The recent supply chain and West Coast port clogs prompted significant investment in nearshoring and port improvements. “Ports are always changing,” said Roski, listing a looming strike at East Coast ports, challenges with pirates in the Suez Canal, and water issues in the Panama Canal. “Companies used to fix on one port and that’s where they’d bring in their imports, but now see they need to be [bring product] in a couple of places.” 

“Laredo, [Texas,] is one of the largest ports in the U.S., and there’s no water. It’s trucks coming across the border. Companies have learned to be nimble and not focused on one area,” she said. 

“All of the markets in the southwest are becoming more interconnected and interdependent than they were previously,” Creecy-Herman said. “In Southern California, there are 10 markets within 500 miles with over 25 million consumers who spend, on average, 10% more than typical U.S. consumers.” Combined with the port complex, those fundamentals aren’t changing. Creecy-Herman noted that it’s less of a California exodus than it is a complementary strategy where customers are taking space in other markets as they grow. In the last 10 years, she noted there has been significant maturation of markets such as Las Vegas and Phoenix. As they’ve become more diversified, customers want to have a presence there. 

In the last decade, Gustafson said, the consumer base has shifted. Tenants continue to change strategies to adapt, such as hub-and-spoke approaches.  From an investment perspective, she said that strategies change weekly in response to market dynamics that are unprecedented.  

McCombs said that construction challenges and utility constraints have been compounded by increased demand for water and power. 

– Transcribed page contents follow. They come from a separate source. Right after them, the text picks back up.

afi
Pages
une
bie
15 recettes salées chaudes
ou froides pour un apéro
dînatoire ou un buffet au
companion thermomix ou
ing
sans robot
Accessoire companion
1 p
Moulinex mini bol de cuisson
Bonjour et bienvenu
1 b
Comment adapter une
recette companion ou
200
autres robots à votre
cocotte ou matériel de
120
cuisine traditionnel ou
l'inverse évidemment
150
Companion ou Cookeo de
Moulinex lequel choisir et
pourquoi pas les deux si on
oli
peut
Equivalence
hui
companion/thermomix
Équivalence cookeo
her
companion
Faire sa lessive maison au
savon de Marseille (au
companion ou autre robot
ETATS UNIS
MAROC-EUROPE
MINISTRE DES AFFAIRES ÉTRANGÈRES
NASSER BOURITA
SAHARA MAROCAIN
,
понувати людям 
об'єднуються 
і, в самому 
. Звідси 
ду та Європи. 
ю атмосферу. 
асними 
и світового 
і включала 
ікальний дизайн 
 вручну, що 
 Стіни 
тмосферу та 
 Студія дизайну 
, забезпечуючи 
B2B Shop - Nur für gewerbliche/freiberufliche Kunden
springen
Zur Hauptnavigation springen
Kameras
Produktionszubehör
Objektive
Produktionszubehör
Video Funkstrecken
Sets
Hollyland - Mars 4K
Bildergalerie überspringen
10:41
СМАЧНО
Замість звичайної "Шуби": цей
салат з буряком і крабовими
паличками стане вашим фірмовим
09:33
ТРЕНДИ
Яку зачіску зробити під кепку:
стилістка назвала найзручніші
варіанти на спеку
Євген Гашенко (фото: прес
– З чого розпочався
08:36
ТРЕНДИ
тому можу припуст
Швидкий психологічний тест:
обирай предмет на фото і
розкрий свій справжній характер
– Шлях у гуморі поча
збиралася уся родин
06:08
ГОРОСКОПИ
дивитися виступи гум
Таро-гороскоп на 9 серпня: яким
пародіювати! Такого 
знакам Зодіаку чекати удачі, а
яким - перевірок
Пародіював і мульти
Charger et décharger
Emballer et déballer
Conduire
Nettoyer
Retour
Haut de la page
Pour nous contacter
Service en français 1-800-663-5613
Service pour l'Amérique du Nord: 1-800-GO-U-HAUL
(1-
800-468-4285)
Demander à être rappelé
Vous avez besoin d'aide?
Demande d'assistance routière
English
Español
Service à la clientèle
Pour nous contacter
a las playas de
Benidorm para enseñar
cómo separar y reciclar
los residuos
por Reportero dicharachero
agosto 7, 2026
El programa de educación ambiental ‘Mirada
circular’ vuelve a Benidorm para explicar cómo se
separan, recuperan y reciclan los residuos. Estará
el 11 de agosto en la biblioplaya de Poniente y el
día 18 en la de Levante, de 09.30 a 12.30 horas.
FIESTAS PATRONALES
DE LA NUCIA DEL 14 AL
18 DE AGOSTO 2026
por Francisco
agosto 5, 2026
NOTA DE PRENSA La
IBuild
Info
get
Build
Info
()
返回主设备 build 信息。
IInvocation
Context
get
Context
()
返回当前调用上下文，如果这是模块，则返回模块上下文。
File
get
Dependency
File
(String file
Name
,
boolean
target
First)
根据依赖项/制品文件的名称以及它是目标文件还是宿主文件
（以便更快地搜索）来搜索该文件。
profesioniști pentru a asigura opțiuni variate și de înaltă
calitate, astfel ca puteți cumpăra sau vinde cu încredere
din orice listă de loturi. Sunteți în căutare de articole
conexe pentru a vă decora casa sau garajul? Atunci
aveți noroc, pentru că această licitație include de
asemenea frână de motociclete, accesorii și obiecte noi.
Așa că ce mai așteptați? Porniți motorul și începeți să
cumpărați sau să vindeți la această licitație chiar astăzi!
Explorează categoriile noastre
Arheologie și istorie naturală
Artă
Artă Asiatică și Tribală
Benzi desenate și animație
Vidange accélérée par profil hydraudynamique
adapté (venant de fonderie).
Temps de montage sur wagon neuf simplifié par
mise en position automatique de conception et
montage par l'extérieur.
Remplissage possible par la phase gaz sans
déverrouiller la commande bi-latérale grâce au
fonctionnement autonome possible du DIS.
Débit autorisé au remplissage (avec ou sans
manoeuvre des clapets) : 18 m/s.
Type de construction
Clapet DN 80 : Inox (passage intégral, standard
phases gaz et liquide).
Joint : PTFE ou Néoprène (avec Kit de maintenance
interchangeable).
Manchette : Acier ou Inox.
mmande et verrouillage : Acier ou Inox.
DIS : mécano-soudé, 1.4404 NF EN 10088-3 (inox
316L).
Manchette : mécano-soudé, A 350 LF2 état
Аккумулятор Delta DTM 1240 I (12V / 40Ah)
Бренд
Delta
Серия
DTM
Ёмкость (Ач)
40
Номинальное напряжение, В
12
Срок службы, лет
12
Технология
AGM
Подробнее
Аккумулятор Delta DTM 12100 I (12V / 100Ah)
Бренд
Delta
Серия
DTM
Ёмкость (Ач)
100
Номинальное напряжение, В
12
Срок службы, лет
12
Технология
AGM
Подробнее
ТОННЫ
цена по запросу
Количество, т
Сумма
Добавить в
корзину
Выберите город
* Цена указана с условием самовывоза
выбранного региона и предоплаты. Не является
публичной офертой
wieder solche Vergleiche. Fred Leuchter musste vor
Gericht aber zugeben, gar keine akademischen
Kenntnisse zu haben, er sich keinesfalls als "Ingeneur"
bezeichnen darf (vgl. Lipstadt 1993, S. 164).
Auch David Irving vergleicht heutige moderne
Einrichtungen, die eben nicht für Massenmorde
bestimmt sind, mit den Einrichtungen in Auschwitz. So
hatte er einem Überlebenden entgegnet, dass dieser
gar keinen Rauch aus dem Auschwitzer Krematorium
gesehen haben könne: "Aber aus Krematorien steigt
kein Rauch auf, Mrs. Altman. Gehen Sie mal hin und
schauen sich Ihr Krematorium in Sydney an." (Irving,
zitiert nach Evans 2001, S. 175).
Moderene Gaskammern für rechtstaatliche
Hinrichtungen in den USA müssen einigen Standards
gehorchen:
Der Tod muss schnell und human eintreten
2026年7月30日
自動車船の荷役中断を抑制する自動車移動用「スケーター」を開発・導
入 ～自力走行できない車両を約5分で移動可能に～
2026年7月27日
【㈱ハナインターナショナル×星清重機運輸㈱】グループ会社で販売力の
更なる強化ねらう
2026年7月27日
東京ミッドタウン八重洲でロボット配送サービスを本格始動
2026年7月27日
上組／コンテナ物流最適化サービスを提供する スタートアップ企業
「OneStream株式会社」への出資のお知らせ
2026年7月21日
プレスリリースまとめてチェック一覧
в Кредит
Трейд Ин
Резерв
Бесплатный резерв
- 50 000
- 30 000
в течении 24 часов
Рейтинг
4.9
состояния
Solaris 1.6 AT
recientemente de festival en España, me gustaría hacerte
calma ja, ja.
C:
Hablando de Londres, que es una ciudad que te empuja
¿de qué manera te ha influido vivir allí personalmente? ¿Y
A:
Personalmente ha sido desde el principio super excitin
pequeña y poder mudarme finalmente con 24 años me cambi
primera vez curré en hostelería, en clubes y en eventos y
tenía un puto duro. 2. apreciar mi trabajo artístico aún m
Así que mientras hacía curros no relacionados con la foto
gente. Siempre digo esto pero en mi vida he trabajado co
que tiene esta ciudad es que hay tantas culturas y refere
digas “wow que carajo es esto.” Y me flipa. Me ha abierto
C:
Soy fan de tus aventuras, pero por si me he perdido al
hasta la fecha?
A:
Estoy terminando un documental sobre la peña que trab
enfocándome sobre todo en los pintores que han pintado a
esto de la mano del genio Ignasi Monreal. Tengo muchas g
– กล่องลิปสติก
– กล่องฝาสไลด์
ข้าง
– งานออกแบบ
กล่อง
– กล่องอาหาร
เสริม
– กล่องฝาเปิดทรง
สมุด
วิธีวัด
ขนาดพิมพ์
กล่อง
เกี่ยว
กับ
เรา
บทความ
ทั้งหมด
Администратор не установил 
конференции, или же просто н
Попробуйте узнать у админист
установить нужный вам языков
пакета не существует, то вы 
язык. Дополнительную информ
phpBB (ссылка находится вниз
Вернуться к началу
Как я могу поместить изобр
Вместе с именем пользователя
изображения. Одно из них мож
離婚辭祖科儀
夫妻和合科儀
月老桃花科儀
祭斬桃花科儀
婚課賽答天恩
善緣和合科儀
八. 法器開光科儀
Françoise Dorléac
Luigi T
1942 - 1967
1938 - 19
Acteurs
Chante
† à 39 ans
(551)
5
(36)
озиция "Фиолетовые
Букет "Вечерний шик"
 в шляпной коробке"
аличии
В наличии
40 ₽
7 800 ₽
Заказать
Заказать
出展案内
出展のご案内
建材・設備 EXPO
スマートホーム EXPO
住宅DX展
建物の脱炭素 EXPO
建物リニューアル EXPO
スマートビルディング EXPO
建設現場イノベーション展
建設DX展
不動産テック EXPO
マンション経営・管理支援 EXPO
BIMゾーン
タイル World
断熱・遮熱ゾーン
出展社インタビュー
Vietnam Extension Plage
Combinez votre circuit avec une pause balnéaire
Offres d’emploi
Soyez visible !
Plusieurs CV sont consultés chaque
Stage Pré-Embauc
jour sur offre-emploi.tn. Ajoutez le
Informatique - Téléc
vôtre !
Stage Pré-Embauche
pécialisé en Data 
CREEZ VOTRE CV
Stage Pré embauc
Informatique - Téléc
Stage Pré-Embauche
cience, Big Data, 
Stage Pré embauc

“Those are big issues from the beginning when we’re deciding on whether to buy the dirt, and another decision during construction,” Roski said. “In some markets, we order transformers more than a year before they are needed. Otherwise, the time comes [to use them] and we can’t get them. It’s a new dynamic of how leases are structured because it’s something that’s out of our control.” She noted that it’s becoming a bigger issue with electrification of cars, trucks and real estate, and the U.S. power grid is not prepared to handle it.  

Salt Lake City’s land constraints play a role in site selection, said Eldridge. “Land values of areas near water are skyrocketing.” 

The panelists agreed that a favorable outlook is ahead for 2024, and today’s rebalancing will drive a healthy industry in the future as demand and rates return to normalized levels, creating opportunities for investors, developers and tenants.